We achieve this goal by introducing a new theory of similarity-based retrieval
that uses variable-context similarity assessment, and by defining an efficient
iterative retrieval algorithm that employs ideas of incremental view maintenance
algorithms from database management systems. Context is a parameter of
similarity that specifies what attributes are involved in similarity assessment
between cases, and what set of values may be considered for these attributes.
It defines which aspects of a case are important in a particular situation.
We also define a set of operations, namely relaxation and restriction,
which enable to control the relevance of retrieved cases.
We evaluate competence, scalability and algorithmic
complexity of a prototype system on diverse real-world domains. We show
how the proposed similarity measure supports flexible computation by trading
off the accuracy or precision of the computation process for time and space
resources. In addition, the case representation used supports case base
organization so that cases similar in a given context can be grouped into
clusters. This representation also lends itself to attribute-oriented discovery,
a technique that finds relevant attributes and their values. The discovery
process improves the representation by grouping together relevant, removing
unneeded or adding essential attributes. Performance evaluation shows how
the discovery process improves system's competence. Iterative retrieval
of cases is efficiently handled by the adoption of incremental view maintenance
algorithms from database management systems. Performance evaluation shows
that this approach improves efficiency of case retrieval and thus helps
to achieve system scalability with respect to case base size, case representation
and query complexity.
Jurisica, I. (1993).
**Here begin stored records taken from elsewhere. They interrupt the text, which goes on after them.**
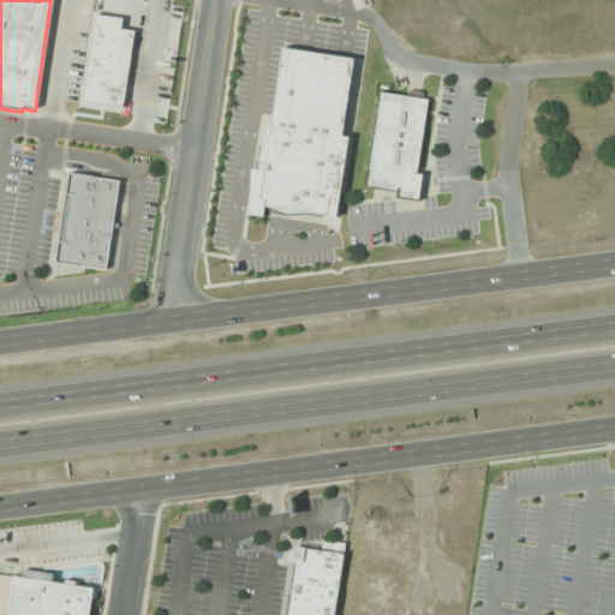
[(365,190),(418,197),(422,174),(417,174),(428,99),(378,93),(365,190)]
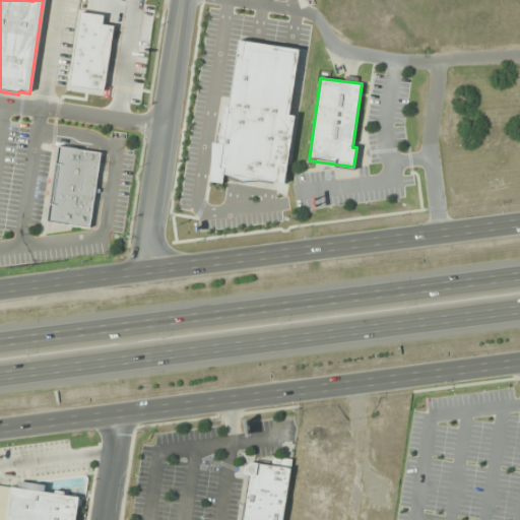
[(56,146),(100,153),(88,230),(45,223),(56,146)]
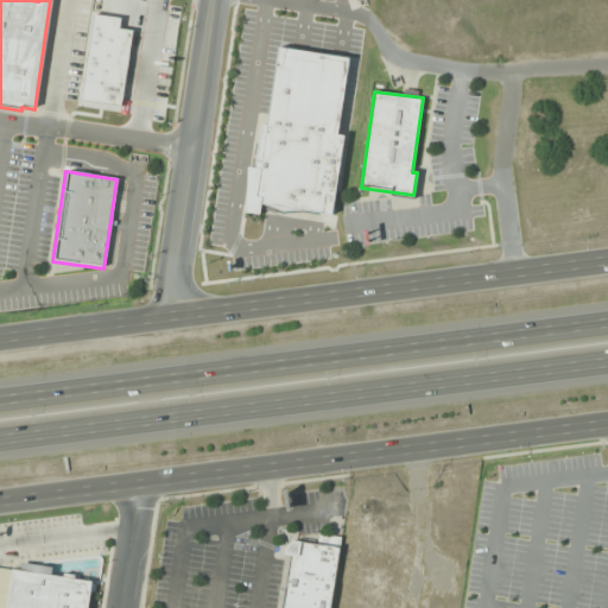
[(291,542),(315,545),(316,534),(340,538),(328,607),(280,607),(289,557),(283,556),(284,546),(291,542)]
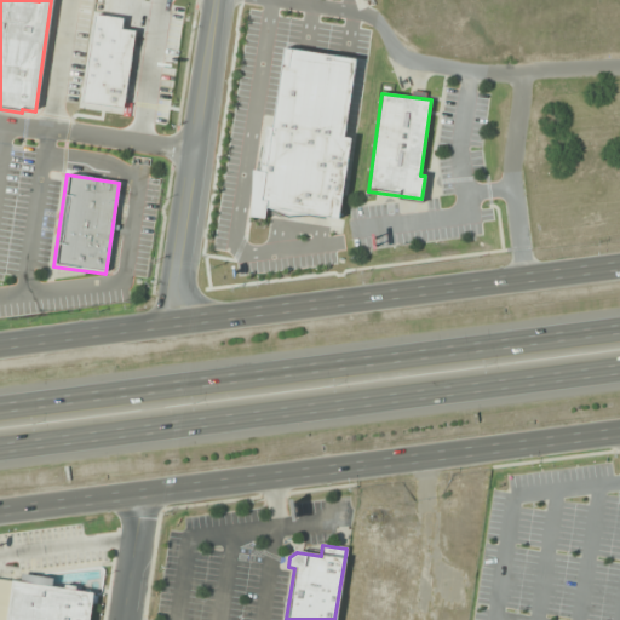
[(5,619),(12,580),(19,581),(21,575),(52,580),(51,587),(63,589),(64,585),(75,587),(74,591),(91,593),(86,619),(5,619)]
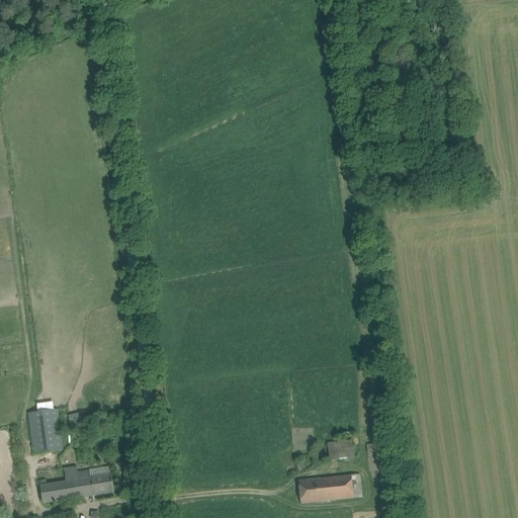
[(58,409),(28,413),(33,454),(64,449),(58,409)]
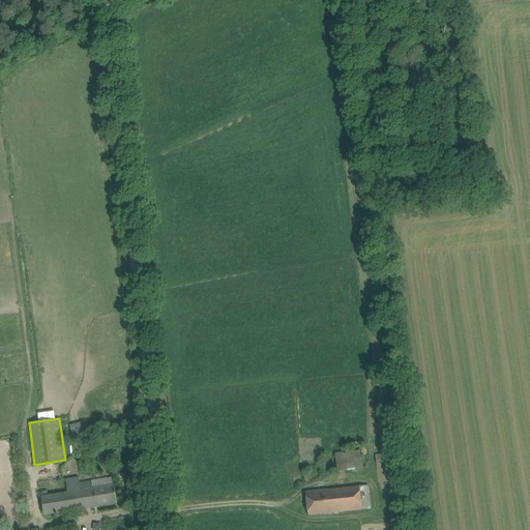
[(362,468),(359,450),(334,453),(337,471),(362,468)]
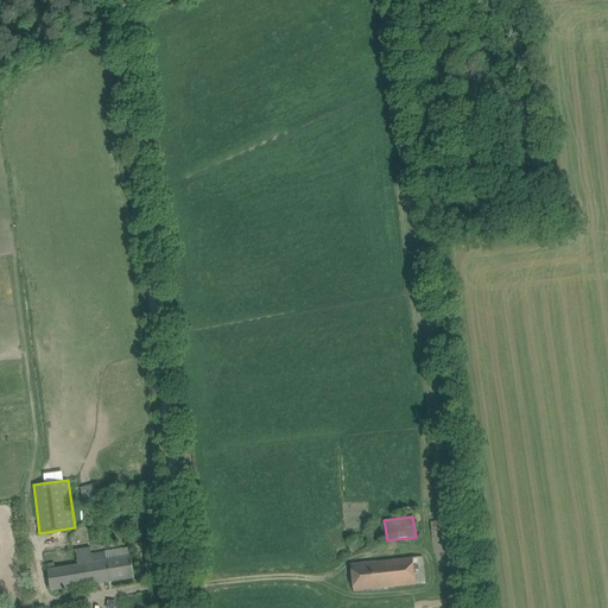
[(453,519),(430,523),(432,532),(454,530),(453,519)]
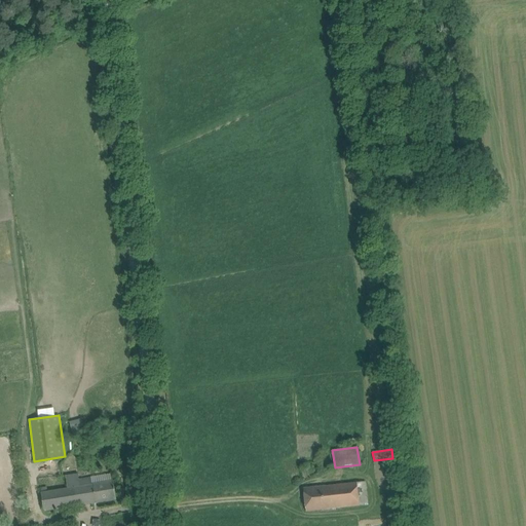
[(68,488),(41,493),(44,512),(116,499),(113,481),(91,485),(90,477),(78,479),(78,474),(66,476),(68,488)]
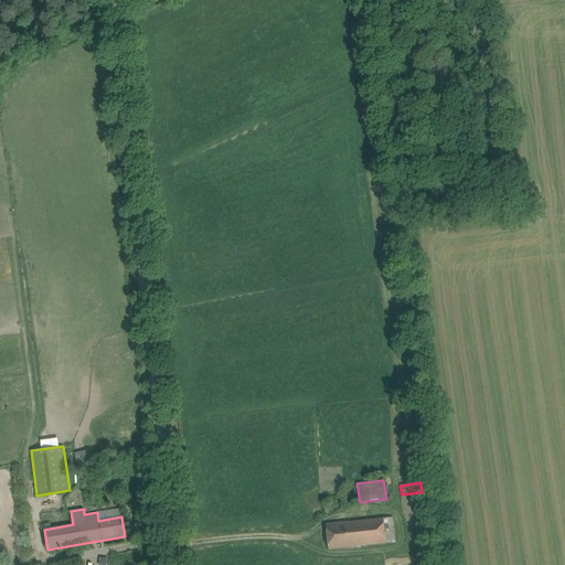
[(393,518),(337,523),(326,525),(329,550),(395,542),(393,518)]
Query Optimization for Knowledge
Base Management Systems: A Machine Learning Approach. MSc thesis, Department
of Computer Science, University of Toronto, Toronto, Ontario.
This thesis proposes new machine learning applications
to optimize queries in a knowledge base management systems. In particular,
an explanation-based machine learning algorithm is adopted, extended and
tested. The algorithm, called PALO (Probably Approximately Locally Optimal),
is a general model of a learning system and is directly applicable to a
variety of systems as a speedup learning module. The algorithm is based
on the theoretical work of Valiant [Valiant-CACM84] and uses statistical
information to produce a close approximation of a locally optimal search
strategy. Some additions are made to the original version of the algorithm,
to solve a broader range of problems. In addition, the termination condition
in the algorithm is changed in order to make it run faster without any
degradation of its performance.The learning module is implemented and its
integration into an architecture of a knowledge base management system
is shown. The proposed optimization technique is tested with real and artificial
examples to establish its effectiveness.